Tell us a bit about yourself and how you got your foot in the door at Reebok.
I majored in Industrial Design in college, it’s a pretty broad major and it wasn’t until my senior year that I got into footwear design. Coming out of school I worked as a machinist and a welder to save money while I worked on my footwear portfolio and applied for jobs. About a year after I had graduated, I finally got a call back from Reebok to take on a temp position organizing materials. My first week I found a footwear designer to mentor me; we would stay late, and he’d give me fake projects and let me help with some of his work. I designed my first real sneaker for Reebok in my final month as a temp before getting hired as a Footwear Design Apprentice on a team called Technical Style. Quickly after that I was hired on as a full-time Footwear Designer. At this time, I was leaving the office at normal hours, but I would go home and handmake my own designs for fashion shows for brands of friends of mine, molding the bottoms, stitching and lasting the uppers – I wanted to work in the fashion space specifically. Reebok had a fashion team, but they didn’t have their own designer. Anastasia Franquillo, the creator of that team, gave me a project after discovering my interest in the space. She stole me away to be the designer for Reebok’s Pinnacle Runway product and I’ve been doing it ever since.
It was an easy decision to work on the Premier Road Modern when the opportunity was given to us. Can you share a little background towards the story of how this silhouette came to life for you?
At the time our team was pushing to enter the 2000s running space, no one really knew it would become as big as it did, but we were geeking out over the Y2K Premier Running line in Reebok’s archive. When we got the green light, we started pulling all of our favorite models from the archive and gathering a library of all of our favorite details. I pitched this idea of a sneaker designed as though the Premier Running line had never ended. The real spark happened one night when I was taking apart a sample we had of the bring-back of the Premier Road Plus. I cut out the vamp and tongue and placed them on top of the shoe, it looked so aggressive, and it amplified the silhouette perfectly. That led to the tongue, heel, and vamp all being these exaggerated molded foam pieces. For the rest of the upper we had this idea to consolidate all of the complex layers, textures, and material executions of these 2000s running sneakers into a single process. Efficiency felt contemporary. The factory team was not happy when I suggested making the entire shoe a flow-molded TPU sitting on two textiles, they said no one had ever asked them to do that. After drawing a bunch of iterations, reviewing with the team, and landing on the perfect lines for the shoe, I created a very extensive tech pack for the factory, and four rounds of revisions later we had the Premier Road Modern.

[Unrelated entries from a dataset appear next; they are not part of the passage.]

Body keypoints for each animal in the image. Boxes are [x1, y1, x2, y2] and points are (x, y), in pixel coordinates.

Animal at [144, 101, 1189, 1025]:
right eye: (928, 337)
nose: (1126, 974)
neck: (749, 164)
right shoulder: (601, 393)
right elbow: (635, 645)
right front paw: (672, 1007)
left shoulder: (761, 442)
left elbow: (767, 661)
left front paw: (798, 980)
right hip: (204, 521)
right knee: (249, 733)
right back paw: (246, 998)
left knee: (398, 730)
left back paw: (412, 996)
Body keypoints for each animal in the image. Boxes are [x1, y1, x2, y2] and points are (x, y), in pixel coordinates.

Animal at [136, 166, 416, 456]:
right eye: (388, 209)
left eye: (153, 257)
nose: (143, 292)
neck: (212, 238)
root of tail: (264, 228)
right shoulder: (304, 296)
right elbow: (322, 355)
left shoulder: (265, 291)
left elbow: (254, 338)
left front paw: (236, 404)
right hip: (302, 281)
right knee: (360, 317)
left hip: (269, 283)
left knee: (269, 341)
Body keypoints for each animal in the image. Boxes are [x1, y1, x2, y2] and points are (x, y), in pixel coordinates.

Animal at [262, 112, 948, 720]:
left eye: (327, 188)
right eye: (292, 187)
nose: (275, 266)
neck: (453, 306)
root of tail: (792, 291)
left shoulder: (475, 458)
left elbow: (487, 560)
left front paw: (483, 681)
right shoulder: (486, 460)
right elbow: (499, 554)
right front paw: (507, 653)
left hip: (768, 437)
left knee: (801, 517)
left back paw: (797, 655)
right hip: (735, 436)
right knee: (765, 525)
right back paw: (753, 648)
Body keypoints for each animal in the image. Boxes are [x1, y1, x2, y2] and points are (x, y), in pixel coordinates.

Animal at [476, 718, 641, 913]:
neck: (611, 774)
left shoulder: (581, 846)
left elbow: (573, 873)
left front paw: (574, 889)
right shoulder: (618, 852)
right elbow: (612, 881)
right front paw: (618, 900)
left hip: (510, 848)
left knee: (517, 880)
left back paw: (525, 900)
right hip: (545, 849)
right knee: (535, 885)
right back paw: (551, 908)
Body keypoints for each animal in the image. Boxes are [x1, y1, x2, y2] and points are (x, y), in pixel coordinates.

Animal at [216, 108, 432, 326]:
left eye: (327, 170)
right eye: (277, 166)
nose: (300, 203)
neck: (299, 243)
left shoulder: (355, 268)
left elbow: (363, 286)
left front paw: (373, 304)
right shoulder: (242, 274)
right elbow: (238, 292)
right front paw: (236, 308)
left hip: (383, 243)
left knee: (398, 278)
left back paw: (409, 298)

Apart from silhouettes of the past, is there anything in particular that’s influenced your design process?
I think there’s always a narrative going on behind my designs that isn’t necessarily as apparent to everyone as it is to me, and that’s intentional but I do hope people can feel it in some ways. It usually comes from taking these stories of our archive or a brand we’re collaborating with and obscuring them into a sort of fantastical space. Even Premier Road Modern is from a world where bulky 2000s running shoes remained the peak of running performance. I like to look towards narrative mediums for inspiration like film, books, and video games way more than I look to footwear or even fashion.
Similar to the Premier Road Modern, a lot of products within your portfolio share generously sized proportions and sharp looks. Is there a particular reason for that?
I like exaggeration, finding a good balance between fun and sophisticated. Maybe it’s a product of trying to tell stories with footwear, it’s a limited canvas so everything needs to be purposeful and loud in a way. The silhouette is really important to me and is always where I start, I like to have the shape feel like it has a stance to it. Whether that’s an appearance of leaning forward or backwards or putting a lot of visual weight in one spot, it ends up leading me towards specific proportions that can be seen throughout a lot of my designs.
The category of Y2K runners and silhouettes inspired by the era is quite crowded at the moment. What differentiates the Premier Road Modern from what’s currently trending to you?
The obscure space the idea came from is what separates it. It’s more referential than it is an homage to Y2K shoes. The Y2K trend is a really fun one and I’m glad it blew up the way it did. This sneaker, more than most within the trend, is about pushing the aesthetics from that time period into a new space rather than celebrating them as they were.